Dans une lettre publiée, avant hier, par «Le Collectif pour le renouveau du cinéma algérien», près d’une centaine de professionnels du cinéma, producteurs, réalisateurs et comédiens, dont de grosses pointures de la production cinématographiques en Algérie, ont manifesté leur solidarité avec Youcef Goucem, producteur de la chaîne de télévision Dzair TV, qui s’est immolé par le feu devant le siège de la même chaîne, laquelle appartient à l’homme d’affaires Ali Haddad.
En effet, Youcef Goucem, actuellement à l’hôpital de Douéra à Alger, s’est immolé le 7 janvier dernier pour protester contre des arriérés de salaires non-payés.
Il paraît que c’est après le niet catégorique que lui avait été opposé par la direction de la chaîne qu’il s’est aspergé d’essence avant de s’immoler dans le hall de réception du média.
Les agents de sécurité qui sont intervenus in extremis n’ont pas fait grand-chose, monsieur Goucem a été admis en urgence au service des grands brûlés de l’hôpital de Douéra. Certains de ses collègues qui ont pu se rendre sur place, sont revenus très inquiets sur son état de santé, et affirment qu’il est «sombrement méconnaissable.»
« La nouvelle, notent avec amertume les signataires, est terrifiante, glaçante, et nous laisse sans voix depuis trois jours…et pour cause.
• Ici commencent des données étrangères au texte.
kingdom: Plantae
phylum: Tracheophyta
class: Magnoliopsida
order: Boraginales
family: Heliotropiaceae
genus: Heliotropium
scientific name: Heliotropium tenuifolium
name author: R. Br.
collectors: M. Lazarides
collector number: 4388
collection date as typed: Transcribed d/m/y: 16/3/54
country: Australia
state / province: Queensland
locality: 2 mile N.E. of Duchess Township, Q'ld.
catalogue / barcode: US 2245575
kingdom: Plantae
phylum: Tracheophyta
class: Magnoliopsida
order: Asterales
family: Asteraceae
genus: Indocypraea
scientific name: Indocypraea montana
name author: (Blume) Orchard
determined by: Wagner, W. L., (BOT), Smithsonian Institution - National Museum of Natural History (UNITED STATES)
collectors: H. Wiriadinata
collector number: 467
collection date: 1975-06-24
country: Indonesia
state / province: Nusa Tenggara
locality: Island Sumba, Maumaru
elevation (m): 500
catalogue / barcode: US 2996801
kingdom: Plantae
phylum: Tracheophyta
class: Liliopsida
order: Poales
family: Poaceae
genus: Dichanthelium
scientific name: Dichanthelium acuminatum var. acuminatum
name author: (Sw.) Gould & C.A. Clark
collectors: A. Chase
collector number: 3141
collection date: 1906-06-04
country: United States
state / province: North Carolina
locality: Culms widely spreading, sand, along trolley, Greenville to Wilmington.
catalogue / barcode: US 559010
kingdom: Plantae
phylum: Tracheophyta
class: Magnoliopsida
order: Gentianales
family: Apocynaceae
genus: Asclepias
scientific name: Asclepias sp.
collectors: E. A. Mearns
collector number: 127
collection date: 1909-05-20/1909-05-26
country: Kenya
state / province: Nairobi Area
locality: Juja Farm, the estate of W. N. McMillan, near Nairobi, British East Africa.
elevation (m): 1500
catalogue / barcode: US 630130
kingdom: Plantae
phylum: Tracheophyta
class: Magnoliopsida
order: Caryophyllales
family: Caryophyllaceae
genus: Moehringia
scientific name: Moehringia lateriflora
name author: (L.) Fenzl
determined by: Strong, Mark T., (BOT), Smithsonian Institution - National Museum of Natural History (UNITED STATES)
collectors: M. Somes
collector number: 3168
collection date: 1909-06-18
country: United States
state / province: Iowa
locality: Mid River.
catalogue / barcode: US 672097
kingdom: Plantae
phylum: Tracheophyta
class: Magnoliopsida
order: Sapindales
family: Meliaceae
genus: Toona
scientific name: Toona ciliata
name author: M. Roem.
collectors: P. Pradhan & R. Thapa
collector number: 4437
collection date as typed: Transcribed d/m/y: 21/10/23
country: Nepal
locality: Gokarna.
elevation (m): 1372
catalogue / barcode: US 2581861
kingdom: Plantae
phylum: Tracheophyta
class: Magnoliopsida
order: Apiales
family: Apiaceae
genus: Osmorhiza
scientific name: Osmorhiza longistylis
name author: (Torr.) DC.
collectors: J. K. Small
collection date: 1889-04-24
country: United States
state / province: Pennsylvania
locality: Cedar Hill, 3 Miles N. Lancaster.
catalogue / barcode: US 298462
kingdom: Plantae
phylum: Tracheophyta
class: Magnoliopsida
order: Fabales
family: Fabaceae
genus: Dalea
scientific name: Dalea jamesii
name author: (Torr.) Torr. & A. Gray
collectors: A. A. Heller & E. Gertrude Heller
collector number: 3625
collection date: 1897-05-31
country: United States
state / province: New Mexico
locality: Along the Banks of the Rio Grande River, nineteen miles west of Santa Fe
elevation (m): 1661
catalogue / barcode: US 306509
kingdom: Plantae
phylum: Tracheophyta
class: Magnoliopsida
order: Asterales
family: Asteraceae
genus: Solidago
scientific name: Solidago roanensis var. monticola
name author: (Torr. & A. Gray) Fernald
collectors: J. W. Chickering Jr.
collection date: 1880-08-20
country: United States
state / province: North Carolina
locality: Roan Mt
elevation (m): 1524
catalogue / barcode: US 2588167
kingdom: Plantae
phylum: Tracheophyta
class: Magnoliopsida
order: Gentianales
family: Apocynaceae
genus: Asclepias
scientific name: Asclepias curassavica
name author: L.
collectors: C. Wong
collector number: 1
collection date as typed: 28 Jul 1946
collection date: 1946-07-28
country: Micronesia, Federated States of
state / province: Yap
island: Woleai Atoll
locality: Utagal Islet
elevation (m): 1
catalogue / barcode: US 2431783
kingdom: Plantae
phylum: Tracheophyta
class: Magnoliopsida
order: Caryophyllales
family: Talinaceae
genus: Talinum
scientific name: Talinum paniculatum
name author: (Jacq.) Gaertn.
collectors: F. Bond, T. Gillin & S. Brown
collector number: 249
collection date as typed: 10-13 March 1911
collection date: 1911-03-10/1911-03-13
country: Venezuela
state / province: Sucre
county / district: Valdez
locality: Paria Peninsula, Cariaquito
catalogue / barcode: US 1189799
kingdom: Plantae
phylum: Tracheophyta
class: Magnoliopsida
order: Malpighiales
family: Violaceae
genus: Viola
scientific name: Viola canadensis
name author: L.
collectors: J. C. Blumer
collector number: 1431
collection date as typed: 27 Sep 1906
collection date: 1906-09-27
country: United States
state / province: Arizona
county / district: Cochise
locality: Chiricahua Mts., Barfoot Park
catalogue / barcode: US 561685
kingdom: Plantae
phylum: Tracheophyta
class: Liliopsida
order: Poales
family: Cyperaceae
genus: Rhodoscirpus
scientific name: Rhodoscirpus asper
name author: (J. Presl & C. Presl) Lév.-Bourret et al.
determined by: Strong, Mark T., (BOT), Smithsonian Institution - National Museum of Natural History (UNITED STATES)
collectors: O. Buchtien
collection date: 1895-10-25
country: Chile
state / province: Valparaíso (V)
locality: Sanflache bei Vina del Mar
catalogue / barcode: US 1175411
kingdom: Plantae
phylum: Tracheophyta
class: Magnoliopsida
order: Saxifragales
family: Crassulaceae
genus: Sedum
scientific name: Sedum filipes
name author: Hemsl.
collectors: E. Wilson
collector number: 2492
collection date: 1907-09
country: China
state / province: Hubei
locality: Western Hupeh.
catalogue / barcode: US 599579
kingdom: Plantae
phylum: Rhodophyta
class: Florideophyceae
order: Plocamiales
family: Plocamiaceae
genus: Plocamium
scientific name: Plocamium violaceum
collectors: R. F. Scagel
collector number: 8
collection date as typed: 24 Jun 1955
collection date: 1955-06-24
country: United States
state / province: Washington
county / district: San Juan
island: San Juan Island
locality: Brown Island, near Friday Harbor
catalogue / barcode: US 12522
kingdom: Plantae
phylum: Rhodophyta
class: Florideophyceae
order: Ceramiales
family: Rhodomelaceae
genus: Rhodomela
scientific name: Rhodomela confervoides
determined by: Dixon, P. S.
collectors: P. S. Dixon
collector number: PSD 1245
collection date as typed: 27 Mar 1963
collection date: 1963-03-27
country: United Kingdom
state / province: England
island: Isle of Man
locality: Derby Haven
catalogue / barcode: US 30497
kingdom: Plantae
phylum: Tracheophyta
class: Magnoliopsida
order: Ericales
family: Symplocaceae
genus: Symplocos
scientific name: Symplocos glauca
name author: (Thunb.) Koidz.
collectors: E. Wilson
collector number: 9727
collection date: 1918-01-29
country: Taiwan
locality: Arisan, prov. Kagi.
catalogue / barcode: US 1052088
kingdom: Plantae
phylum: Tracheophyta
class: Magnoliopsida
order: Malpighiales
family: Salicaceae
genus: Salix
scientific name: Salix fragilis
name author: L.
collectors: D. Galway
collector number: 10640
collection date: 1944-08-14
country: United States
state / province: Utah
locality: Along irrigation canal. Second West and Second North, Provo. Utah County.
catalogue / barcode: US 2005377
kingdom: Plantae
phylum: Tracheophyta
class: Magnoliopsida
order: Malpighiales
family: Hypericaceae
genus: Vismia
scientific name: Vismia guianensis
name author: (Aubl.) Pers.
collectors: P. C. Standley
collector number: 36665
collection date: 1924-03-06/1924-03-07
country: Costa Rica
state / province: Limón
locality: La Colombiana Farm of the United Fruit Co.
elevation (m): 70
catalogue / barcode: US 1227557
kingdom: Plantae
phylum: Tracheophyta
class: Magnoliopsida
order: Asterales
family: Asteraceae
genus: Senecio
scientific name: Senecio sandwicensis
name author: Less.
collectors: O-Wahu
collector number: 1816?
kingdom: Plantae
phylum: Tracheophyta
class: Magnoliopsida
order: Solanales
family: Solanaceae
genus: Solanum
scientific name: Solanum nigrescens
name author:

Ce qui a poussé Youcef Goucem à attenter à sa personne, dans un geste aussi radical visant à exprimer l’ampleur de sa détresse et la profondeur de son désarroi, nous le savons… mieux que quiconque ».
Il est clair que le geste du désespoir de Youcef Goucem est un cri de détresse fort qui en dit long sur la précarisation de la condition des artistes, des journalistes et des producteurs de médias en Algérie, ce qui laisse la famille du cinéma dans le désarroi. Ainsi les signataires ajoutent-ils ce qui suit sur une note alarmiste « Quels moyens pouvons-nous déployer pour lui venir en aide et tenter de réparer l’irréparable ? Vers quelle entité représentative et légitime allons-nous nous tourner pour faire valoir ses droits et les nôtres ? De quel sceau allons-nous viser la position unanime de notre corporation, pour dénoncer et interpeller en vue de porter sa voix et la nôtre à qui de droit ? »
De son côté, le réalisateur Malek Bensmaïl explique que »lacte de Youcef est un geste qui doit se transformer en un électrochoc et remettre à plat toute la politique culturelle et audiovisuelle de notre pays et de son fonctionnement. »
Ce passage à l’acte, inédit jusque-là dans les milieux artistiques, journalistiques et cinématographiques devra pousser, selon les signataires, à s’élever vers des initiatives de rassemblement, en vue de l’amélioration des moyens de travail, la reconquête des espaces de parole et de créativité, l’exercice des droits et la préservation des acquis ».